[What to do]
Every record must be repeated exactly, with no omission.

(Dataset entries)
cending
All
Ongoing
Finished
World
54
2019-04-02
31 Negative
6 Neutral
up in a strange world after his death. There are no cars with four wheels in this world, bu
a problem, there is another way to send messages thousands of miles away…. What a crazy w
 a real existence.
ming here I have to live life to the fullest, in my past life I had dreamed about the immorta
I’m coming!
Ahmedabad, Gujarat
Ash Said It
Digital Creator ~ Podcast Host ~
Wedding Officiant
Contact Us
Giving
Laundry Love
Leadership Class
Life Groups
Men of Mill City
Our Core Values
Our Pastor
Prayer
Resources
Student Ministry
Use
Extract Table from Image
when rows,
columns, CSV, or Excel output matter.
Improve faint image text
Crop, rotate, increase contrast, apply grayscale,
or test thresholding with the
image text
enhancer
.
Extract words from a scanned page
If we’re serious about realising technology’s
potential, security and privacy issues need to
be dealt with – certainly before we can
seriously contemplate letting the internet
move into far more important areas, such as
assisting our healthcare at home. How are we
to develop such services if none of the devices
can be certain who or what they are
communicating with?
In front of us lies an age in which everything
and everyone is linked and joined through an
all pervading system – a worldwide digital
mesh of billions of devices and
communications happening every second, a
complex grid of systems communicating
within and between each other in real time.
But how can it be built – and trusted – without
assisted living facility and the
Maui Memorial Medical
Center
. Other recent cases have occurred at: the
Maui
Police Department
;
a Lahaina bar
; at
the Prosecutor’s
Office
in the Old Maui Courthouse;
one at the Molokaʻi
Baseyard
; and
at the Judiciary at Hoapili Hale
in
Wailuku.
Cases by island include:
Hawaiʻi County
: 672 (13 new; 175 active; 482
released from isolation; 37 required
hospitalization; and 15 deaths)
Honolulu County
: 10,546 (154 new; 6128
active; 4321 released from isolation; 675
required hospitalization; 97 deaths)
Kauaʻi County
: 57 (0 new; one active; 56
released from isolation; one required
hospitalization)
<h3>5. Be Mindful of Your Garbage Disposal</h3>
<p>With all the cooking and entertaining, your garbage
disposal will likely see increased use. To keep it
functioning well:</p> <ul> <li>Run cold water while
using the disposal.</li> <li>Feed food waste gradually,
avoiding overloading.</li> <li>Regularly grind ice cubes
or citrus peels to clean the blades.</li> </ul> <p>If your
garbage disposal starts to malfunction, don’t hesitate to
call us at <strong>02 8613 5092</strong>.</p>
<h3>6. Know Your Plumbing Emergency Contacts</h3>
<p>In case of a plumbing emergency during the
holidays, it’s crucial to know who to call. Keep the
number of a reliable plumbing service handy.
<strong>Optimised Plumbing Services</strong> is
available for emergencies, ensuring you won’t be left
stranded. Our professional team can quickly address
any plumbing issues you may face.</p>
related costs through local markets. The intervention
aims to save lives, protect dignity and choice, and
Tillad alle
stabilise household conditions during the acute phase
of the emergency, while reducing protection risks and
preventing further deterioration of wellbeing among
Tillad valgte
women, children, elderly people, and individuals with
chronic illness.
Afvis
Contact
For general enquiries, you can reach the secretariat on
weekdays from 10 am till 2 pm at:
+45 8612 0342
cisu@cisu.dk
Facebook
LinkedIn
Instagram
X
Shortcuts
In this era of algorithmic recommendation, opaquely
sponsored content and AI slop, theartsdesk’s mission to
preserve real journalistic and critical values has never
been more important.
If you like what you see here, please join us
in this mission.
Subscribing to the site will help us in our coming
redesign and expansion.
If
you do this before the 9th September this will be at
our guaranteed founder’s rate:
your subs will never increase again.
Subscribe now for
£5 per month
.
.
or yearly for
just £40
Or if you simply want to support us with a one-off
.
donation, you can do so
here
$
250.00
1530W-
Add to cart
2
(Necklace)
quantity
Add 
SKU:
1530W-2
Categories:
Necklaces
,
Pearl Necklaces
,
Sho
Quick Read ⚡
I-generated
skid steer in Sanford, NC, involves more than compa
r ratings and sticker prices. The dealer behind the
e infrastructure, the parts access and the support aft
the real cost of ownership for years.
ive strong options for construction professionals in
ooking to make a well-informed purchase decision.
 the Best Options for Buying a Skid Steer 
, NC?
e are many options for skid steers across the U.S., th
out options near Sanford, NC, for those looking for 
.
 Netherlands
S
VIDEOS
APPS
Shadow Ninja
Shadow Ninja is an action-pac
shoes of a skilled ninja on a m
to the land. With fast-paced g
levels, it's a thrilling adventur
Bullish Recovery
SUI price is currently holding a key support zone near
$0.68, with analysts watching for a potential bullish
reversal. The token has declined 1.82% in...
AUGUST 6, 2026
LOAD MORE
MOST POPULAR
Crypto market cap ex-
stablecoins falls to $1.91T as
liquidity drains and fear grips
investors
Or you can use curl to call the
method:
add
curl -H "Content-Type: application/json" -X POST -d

[Response to the task]
cending
All
Ongoing
Finished
World
54
2019-04-02
31 Negative
6 Neutral
up in a strange world after his death. There are no cars with four wheels in this world, bu
a problem, there is another way to send messages thousands of miles away…. What a crazy w
 a real existence.
ming here I have to live life to the fullest, in my past life I had dreamed about the immorta
I’m coming!
Ahmedabad, Gujarat
Ash Said It
Digital Creator ~ Podcast Host ~
Wedding Officiant
Contact Us
Giving
Laundry Love
Leadership Class
Life Groups
Men of Mill City
Our Core Values
Our Pastor
Prayer
Resources
Student Ministry
Use
Extract Table from Image
when rows,
columns, CSV, or Excel output matter.
Improve faint image text
Crop, rotate, increase contrast, apply grayscale,
or test thresholding with the
image text
enhancer
.
Extract words from a scanned page
If we’re serious about realising technology’s
potential, security and privacy issues need to
be dealt with – certainly before we can
seriously contemplate letting the internet
move into far more important areas, such as
assisting our healthcare at home. How are we
to develop such services if none of the devices
can be certain who or what they are
communicating with?
In front of us lies an age in which everything
and everyone is linked and joined through an
all pervading system – a worldwide digital
mesh of billions of devices and
communications happening every second, a
complex grid of systems communicating
within and between each other in real time.
But how can it be built – and trusted – without
assisted living facility and the
Maui Memorial Medical
Center
. Other recent cases have occurred at: the
Maui
Police Department
;
a Lahaina bar
; at
the Prosecutor’s
Office
in the Old Maui Courthouse;
one at the Molokaʻi
Baseyard
; and
at the Judiciary at Hoapili Hale
in
Wailuku.
Cases by island include:
Hawaiʻi County
: 672 (13 new; 175 active; 482
released from isolation; 37 required
hospitalization; and 15 deaths)
Honolulu County
: 10,546 (154 new; 6128
active; 4321 released from isolation; 675
required hospitalization; 97 deaths)
Kauaʻi County
: 57 (0 new; one active; 56
released from isolation; one required
hospitalization)
<h3>5. Be Mindful of Your Garbage Disposal</h3>
<p>With all the cooking and entertaining, your garbage
disposal will likely see increased use. To keep it
functioning well:</p> <ul> <li>Run cold water while
using the disposal.</li> <li>Feed food waste gradually,
avoiding overloading.</li> <li>Regularly grind ice cubes
or citrus peels to clean the blades.</li> </ul> <p>If your
garbage disposal starts to malfunction, don’t hesitate to
call us at <strong>02 8613 5092</strong>.</p>
<h3>6. Know Your Plumbing Emergency Contacts</h3>
<p>In case of a plumbing emergency during the
holidays, it’s crucial to know who to call. Keep the
number of a reliable plumbing service handy.
<strong>Optimised Plumbing Services</strong> is
available for emergencies, ensuring you won’t be left
stranded. Our professional team can quickly address
any plumbing issues you may face.</p>
related costs through local markets. The intervention
aims to save lives, protect dignity and choice, and
Tillad alle
stabilise household conditions during the acute phase
of the emergency, while reducing protection risks and
preventing further deterioration of wellbeing among
Tillad valgte
women, children, elderly people, and individuals with
chronic illness.
Afvis
Contact
For general enquiries, you can reach the secretariat on
weekdays from 10 am till 2 pm at:
+45 8612 0342
cisu@cisu.dk
Facebook
LinkedIn
Instagram
X
Shortcuts
In this era of algorithmic recommendation, opaquely
sponsored content and AI slop, theartsdesk’s mission to
preserve real journalistic and critical values has never
been more important.
If you like what you see here, please join us
in this mission.
Subscribing to the site will help us in our coming
redesign and expansion.
If
you do this before the 9th September this will be at
our guaranteed founder’s rate:
your subs will never increase again.
Subscribe now for
£5 per month
.
.
or yearly for
just £40
Or if you simply want to support us with a one-off
.
donation, you can do so
here
$
250.00
1530W-
Add to cart
2
(Necklace)
quantity
Add 
SKU:
1530W-2
Categories:
Necklaces
,
Pearl Necklaces
,
Sho
Quick Read ⚡
I-generated
skid steer in Sanford, NC, involves more than compa
r ratings and sticker prices. The dealer behind the
e infrastructure, the parts access and the support aft
the real cost of ownership for years.
ive strong options for construction professionals in
ooking to make a well-informed purchase decision.
 the Best Options for Buying a Skid Steer 
, NC?
e are many options for skid steers across the U.S., th
out options near Sanford, NC, for those looking for 
.
 Netherlands
S
VIDEOS
APPS
Shadow Ninja
Shadow Ninja is an action-pac
shoes of a skilled ninja on a m
to the land. With fast-paced g
levels, it's a thrilling adventur
Bullish Recovery
SUI price is currently holding a key support zone near
$0.68, with analysts watching for a potential bullish
reversal. The token has declined 1.82% in...
AUGUST 6, 2026
LOAD MORE
MOST POPULAR
Crypto market cap ex-
stablecoins falls to $1.91T as
liquidity drains and fear grips
investors
Or you can use curl to call the
method:
add
curl -H "Content-Type: application/json" -X POST -d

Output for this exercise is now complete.